> [GOAL OF THE EXERCISE] Work out how many lines below hold the string "level" and state only that figure.

> [DATA PROVIDED]
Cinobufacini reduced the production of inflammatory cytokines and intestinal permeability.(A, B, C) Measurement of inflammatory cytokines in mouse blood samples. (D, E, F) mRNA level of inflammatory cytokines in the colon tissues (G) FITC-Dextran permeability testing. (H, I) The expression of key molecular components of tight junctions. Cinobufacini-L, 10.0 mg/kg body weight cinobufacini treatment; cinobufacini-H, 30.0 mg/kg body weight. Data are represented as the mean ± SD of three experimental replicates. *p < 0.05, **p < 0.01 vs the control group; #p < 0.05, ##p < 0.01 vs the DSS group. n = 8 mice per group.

--

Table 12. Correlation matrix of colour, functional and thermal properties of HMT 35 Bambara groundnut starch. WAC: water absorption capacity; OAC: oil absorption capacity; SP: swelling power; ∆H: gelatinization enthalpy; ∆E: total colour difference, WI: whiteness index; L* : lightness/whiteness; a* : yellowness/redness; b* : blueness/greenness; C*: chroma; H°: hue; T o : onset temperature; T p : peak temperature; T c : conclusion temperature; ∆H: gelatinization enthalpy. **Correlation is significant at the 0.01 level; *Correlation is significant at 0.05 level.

* * *

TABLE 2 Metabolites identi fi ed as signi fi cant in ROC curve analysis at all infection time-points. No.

> [EXPECTED ANSWER] 2